Jak pisze gazeta.pl były wiceminister podziękował za "ogromną falę wsparcia i życzliwości, jaką w ostatnich dniach otrzymuje od tak wielu osób". "Ta fala życzliwości doda mi sił na dłużej, bo mam świadomość, że walka podobna to tej, którą kilka lat temu spektakularnie podjęli przeciw mnie hazardowi przestępcy, prawdopodobnie będzie trwała długo" - napisał.

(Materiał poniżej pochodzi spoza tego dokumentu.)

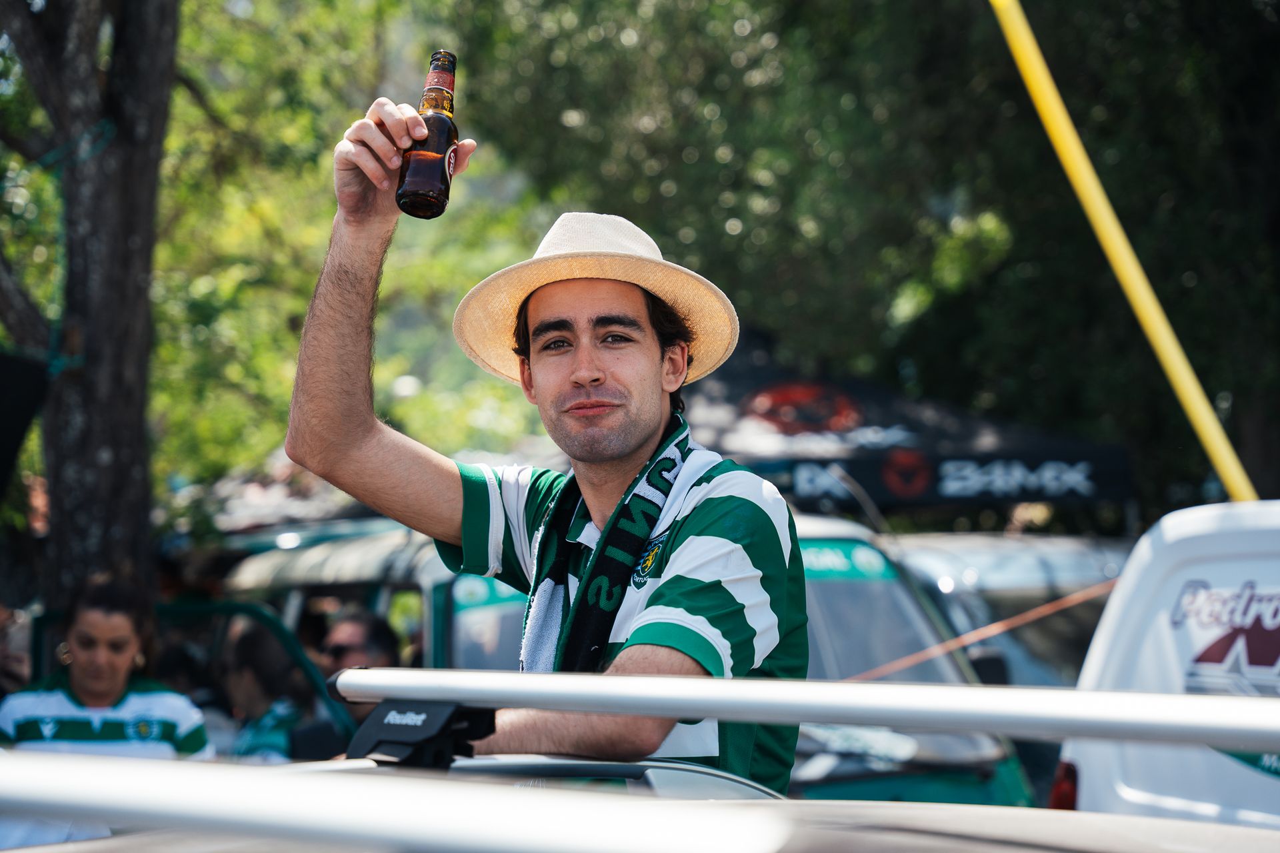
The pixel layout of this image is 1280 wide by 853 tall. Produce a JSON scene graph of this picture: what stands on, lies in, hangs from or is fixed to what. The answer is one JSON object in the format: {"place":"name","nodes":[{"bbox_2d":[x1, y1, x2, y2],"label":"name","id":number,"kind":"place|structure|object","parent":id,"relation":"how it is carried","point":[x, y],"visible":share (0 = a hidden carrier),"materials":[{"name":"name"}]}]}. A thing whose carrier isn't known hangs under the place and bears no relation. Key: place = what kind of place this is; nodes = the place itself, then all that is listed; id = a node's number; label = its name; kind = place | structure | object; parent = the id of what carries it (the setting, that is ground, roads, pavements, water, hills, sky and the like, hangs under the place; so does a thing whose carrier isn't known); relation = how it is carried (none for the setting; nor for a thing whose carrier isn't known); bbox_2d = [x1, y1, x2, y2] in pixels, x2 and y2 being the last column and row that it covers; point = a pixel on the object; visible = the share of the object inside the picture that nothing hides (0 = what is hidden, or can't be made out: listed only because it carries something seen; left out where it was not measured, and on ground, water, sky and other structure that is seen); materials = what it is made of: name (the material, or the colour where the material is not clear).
{"place":"outdoors","nodes":[
{"label":"outdoors","id":0,"kind":"place"},
{"label":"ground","id":1,"kind":"structure","parent":0},
{"bbox_2d":[0,603,31,697],"label":"person","id":2,"kind":"object","parent":1,"relation":"on","point":[13,670],"visible":0.53},
{"bbox_2d":[0,0,179,605],"label":"tree","id":3,"kind":"object","parent":1,"relation":"on","point":[119,466],"visible":0.83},
{"bbox_2d":[0,348,51,495],"label":"black banner","id":4,"kind":"object","parent":3,"relation":"attached to","point":[13,454],"visible":0.96,"materials":[{"name":"black"}]},
{"bbox_2d":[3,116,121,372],"label":"rope","id":5,"kind":"object","parent":3,"relation":"attached to","point":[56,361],"visible":0.76,"materials":[{"name":"green"}]},
{"bbox_2d":[0,572,213,849],"label":"woman","id":6,"kind":"object","parent":1,"relation":"on","point":[83,623],"visible":0.68},
{"bbox_2d":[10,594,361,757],"label":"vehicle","id":7,"kind":"object","parent":1,"relation":"on","point":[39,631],"visible":0.3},
{"bbox_2d":[220,621,311,762],"label":"person","id":8,"kind":"object","parent":1,"relation":"on","point":[249,675],"visible":0.44},
{"bbox_2d":[148,0,549,503],"label":"tree","id":9,"kind":"object","parent":1,"relation":"on","point":[311,187],"visible":0.5,"materials":[{"name":"green plant"}]},
{"bbox_2d":[294,610,404,760],"label":"man","id":10,"kind":"object","parent":1,"relation":"on","point":[381,648],"visible":0.42},
{"bbox_2d":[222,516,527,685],"label":"vehicle","id":11,"kind":"object","parent":1,"relation":"on","point":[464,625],"visible":0.21,"materials":[{"name":"metal"}]},
{"bbox_2d":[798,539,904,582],"label":"sign","id":12,"kind":"object","parent":11,"relation":"attached to","point":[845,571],"visible":0.44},
{"bbox_2d":[0,668,1277,852],"label":"car","id":13,"kind":"object","parent":1,"relation":"on","point":[575,762],"visible":0.95,"materials":[{"name":"metal"}]},
{"bbox_2d":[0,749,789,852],"label":"bar","id":14,"kind":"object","parent":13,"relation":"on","point":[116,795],"visible":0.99,"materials":[{"name":"white metal"}]},
{"bbox_2d":[346,698,497,770],"label":"mount","id":15,"kind":"object","parent":13,"relation":"on","point":[371,723],"visible":0.73,"materials":[{"name":"black plastic"}]},
{"bbox_2d":[280,105,804,789],"label":"man","id":16,"kind":"object","parent":13,"relation":"on","point":[635,449],"visible":0.86},
{"bbox_2d":[396,48,459,219],"label":"beer bottle","id":17,"kind":"object","parent":16,"relation":"in","point":[442,125],"visible":0.98,"materials":[{"name":"glass"}]},
{"bbox_2d":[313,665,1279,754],"label":"bar","id":18,"kind":"object","parent":13,"relation":"attached to","point":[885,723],"visible":0.99,"materials":[{"name":"metal"}]},
{"bbox_2d":[438,0,1279,517],"label":"tree","id":19,"kind":"object","parent":1,"relation":"on","point":[918,16],"visible":0.72,"materials":[{"name":"green plant"}]},
{"bbox_2d":[676,339,1131,514],"label":"canopy tent","id":20,"kind":"object","parent":1,"relation":"on","point":[763,389],"visible":0.61,"materials":[{"name":"fabric"}]},
{"bbox_2d":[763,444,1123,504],"label":"banner","id":21,"kind":"object","parent":20,"relation":"attached to","point":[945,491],"visible":0.88,"materials":[{"name":"black fabric"}]},
{"bbox_2d":[882,530,1134,689],"label":"car","id":22,"kind":"object","parent":1,"relation":"on","point":[978,568],"visible":0.29,"materials":[{"name":"metal"}]},
{"bbox_2d":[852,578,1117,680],"label":"orange rope","id":23,"kind":"object","parent":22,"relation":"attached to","point":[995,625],"visible":0.58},
{"bbox_2d":[987,0,1260,499],"label":"yellow pole","id":24,"kind":"object","parent":1,"relation":"on","point":[1201,419],"visible":0.87,"materials":[{"name":"yellow plastic"}]},
{"bbox_2d":[1057,499,1279,829],"label":"white van","id":25,"kind":"object","parent":1,"relation":"on","point":[1168,650],"visible":0.69,"materials":[{"name":"white metal"}]},
{"bbox_2d":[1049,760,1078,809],"label":"tail light","id":26,"kind":"object","parent":25,"relation":"attached to","point":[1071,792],"visible":0.25,"materials":[{"name":"red plastic"}]}
]}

To, co zdarzyło się 29 marca określa mianem spektaklu. "Prokurator nie miał zamiaru przesłuchania mnie a ja ze swej strony złożyłem oświadczenie do protokołu. Przesłuchania nie przeprowadzono m.in. dlatego, że zawsze współpracowałem z prokuraturą i – mimo niesłusznych zarzutów - odpowiedzialnie składałem już wszelkie wymagane wyjaśnienia. Ten czwartek i kolejne dni zdominowały, zatem nie działania prawne a doniesienia medialne" - uważa.
Dodaje, że w swoim życiu zawodowym i osobistym wiele przeszedł przez ostatnie lata walcząc z nielegalnym hazardem i dlatego jest przygotowany do kolejnego etapu batalii.

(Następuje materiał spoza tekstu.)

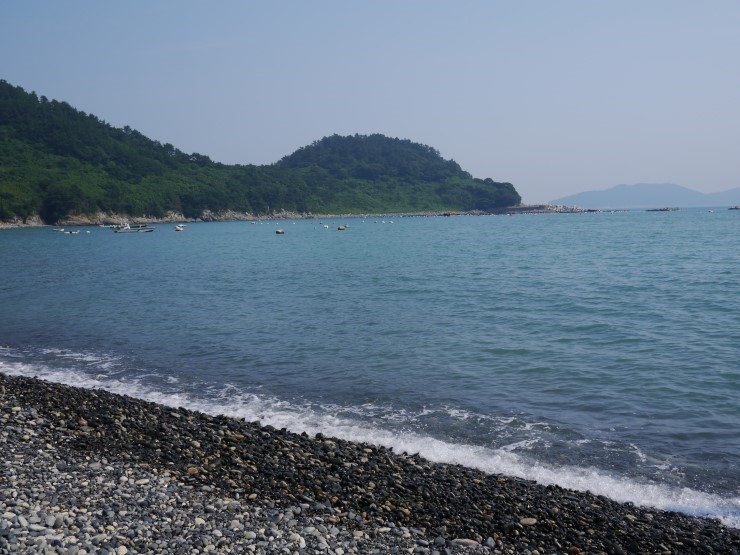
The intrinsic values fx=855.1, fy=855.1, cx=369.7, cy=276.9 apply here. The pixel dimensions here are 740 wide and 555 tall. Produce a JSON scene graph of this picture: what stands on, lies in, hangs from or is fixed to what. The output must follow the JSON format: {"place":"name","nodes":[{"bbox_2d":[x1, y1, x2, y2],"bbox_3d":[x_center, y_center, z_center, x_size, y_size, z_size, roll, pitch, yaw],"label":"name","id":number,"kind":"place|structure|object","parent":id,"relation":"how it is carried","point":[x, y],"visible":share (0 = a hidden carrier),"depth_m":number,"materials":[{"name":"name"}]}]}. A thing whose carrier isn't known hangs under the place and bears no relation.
{"place":"outdoors","nodes":[
{"label":"outdoors","id":0,"kind":"place"},
{"bbox_2d":[0,209,316,228],"label":"rocky shore","id":1,"kind":"structure","parent":0,"point":[230,215],"materials":[{"name":"stone"}]},
{"bbox_2d":[0,79,519,227],"label":"hill","id":2,"kind":"structure","parent":0,"point":[16,207],"materials":[{"name":"green plant"}]},
{"bbox_2d":[1,368,738,554],"label":"pebble beach","id":3,"kind":"structure","parent":0,"point":[16,415],"materials":[{"name":"stone"}]},
{"bbox_2d":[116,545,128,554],"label":"stone","id":4,"kind":"object","parent":3,"relation":"on","point":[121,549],"visible":0.97,"depth_m":4.97,"materials":[{"name":"white stone"}]},
{"bbox_2d":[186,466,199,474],"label":"stone","id":5,"kind":"object","parent":3,"relation":"on","point":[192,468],"visible":0.72,"depth_m":7.39,"materials":[{"name":"beige stone"}]},
{"bbox_2d":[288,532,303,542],"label":"stone","id":6,"kind":"object","parent":3,"relation":"on","point":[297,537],"visible":0.87,"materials":[{"name":"stone"}]},
{"bbox_2d":[450,538,479,545],"bbox_3d":[0.591,1.645,5.285,0.218,0.061,0.099,0,5,3],"label":"stone","id":7,"kind":"object","parent":3,"relation":"on","point":[460,540],"visible":0.89,"depth_m":5.26,"materials":[{"name":"grey stone"}]},
{"bbox_2d":[520,517,537,525],"bbox_3d":[1.050,1.624,5.670,0.141,0.061,0.110,-2,5,-15],"label":"stone","id":8,"kind":"object","parent":3,"relation":"on","point":[524,520],"visible":0.87,"depth_m":5.64,"materials":[{"name":"grey stone"}]},
{"bbox_2d":[0,0,739,205],"label":"sky","id":9,"kind":"structure","parent":0,"point":[685,2],"materials":[{"name":"blue"}]},
{"bbox_2d":[0,210,739,534],"label":"sea","id":10,"kind":"structure","parent":0,"point":[659,221],"materials":[{"name":"blue liquid"}]},
{"bbox_2d":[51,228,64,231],"label":"boat","id":11,"kind":"object","parent":10,"relation":"on","point":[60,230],"visible":0.92,"materials":[{"name":"white"}]},
{"bbox_2d":[57,229,80,234],"label":"boat","id":12,"kind":"object","parent":10,"relation":"on","point":[71,232],"visible":0.99,"materials":[{"name":"white"}]},
{"bbox_2d":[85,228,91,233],"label":"buoy","id":13,"kind":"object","parent":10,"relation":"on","point":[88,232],"visible":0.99,"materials":[{"name":"white plastic"}]},
{"bbox_2d":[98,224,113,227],"label":"boat","id":14,"kind":"object","parent":10,"relation":"on","point":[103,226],"visible":0.91,"materials":[{"name":"white"}]},
{"bbox_2d":[112,223,154,233],"label":"boat","id":15,"kind":"object","parent":10,"relation":"on","point":[126,230],"visible":0.98,"materials":[{"name":"white"}]},
{"bbox_2d":[174,225,183,230],"label":"boat","id":16,"kind":"object","parent":10,"relation":"on","point":[178,229],"visible":0.99,"materials":[{"name":"white"}]},
{"bbox_2d":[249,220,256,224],"label":"buoy","id":17,"kind":"object","parent":10,"relation":"on","point":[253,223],"visible":0.99,"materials":[{"name":"white"}]},
{"bbox_2d":[275,229,283,233],"label":"buoy","id":18,"kind":"object","parent":10,"relation":"on","point":[281,232],"visible":0.99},
{"bbox_2d":[322,223,328,228],"label":"buoy","id":19,"kind":"object","parent":10,"relation":"on","point":[327,226],"visible":0.99,"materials":[{"name":"white plastic"}]},
{"bbox_2d":[337,224,347,229],"label":"boat","id":20,"kind":"object","parent":10,"relation":"on","point":[342,227],"visible":0.99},
{"bbox_2d":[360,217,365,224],"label":"buoy","id":21,"kind":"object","parent":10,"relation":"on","point":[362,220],"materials":[{"name":"white plastic"}]},
{"bbox_2d":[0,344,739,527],"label":"wave","id":22,"kind":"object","parent":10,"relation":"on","point":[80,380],"visible":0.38,"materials":[{"name":"liquid"}]},
{"bbox_2d":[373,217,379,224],"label":"buoy","id":23,"kind":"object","parent":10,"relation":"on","point":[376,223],"visible":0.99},
{"bbox_2d":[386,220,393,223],"label":"buoy","id":24,"kind":"object","parent":10,"relation":"on","point":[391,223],"visible":0.99,"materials":[{"name":"white plastic"}]},
{"bbox_2d":[441,211,457,216],"label":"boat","id":25,"kind":"object","parent":10,"relation":"on","point":[448,215],"visible":0.97,"materials":[{"name":"red"}]},
{"bbox_2d":[488,203,591,213],"label":"rocky outcrop","id":26,"kind":"object","parent":10,"relation":"in","point":[532,205],"visible":0.76,"materials":[{"name":"stone"}]},
{"bbox_2d":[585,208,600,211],"label":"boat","id":27,"kind":"object","parent":10,"relation":"on","point":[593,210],"visible":0.91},
{"bbox_2d":[645,207,678,211],"label":"boat","id":28,"kind":"object","parent":10,"relation":"on","point":[662,210],"visible":0.98,"materials":[{"name":"wood"}]},
{"bbox_2d":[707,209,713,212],"label":"boat","id":29,"kind":"object","parent":10,"relation":"on","point":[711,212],"visible":0.99,"materials":[{"name":"white"}]},
{"bbox_2d":[728,205,739,210],"label":"boat","id":30,"kind":"object","parent":10,"relation":"on","point":[736,207],"visible":0.99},
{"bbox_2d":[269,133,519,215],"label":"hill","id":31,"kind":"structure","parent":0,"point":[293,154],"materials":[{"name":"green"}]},
{"bbox_2d":[552,182,739,209],"label":"distant mountain","id":32,"kind":"structure","parent":0,"point":[589,195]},
{"bbox_2d":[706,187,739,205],"label":"distant mountain","id":33,"kind":"structure","parent":0,"point":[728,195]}
]}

"Jestem do tej walki gotowy, bo wierzę, że prawda i rzetelność służby Państwu to wartości, o które warto i trzeba walczyć" – twierdzi.
Dodaje, że nie widzi przeciwwskazań aby media opisując sprawę wymieniały jego imię i nazwisko. "Z tego bowiem, co dotąd zrobiłem dla Polski, jestem wyłącznie dumny. Jestem Jacek Kapica, nie Jacek K." – stwierdza.
Zarzuty, które Prokuratura Okręgowa postawiła mu dotyczą m.in. niedopełnienia obowiązków służbowych w celu osiągnięcia korzyści majątkowej na ponad 21 miliardów złotych. Prokuratura stwierdziła, że Kapica nie dopełnił obowiązku nadzoru wynikającego z ustawy o grach i zakładach wzajemnych oraz nadzoru nad podległymi mu departamentami i innymi jednostkami.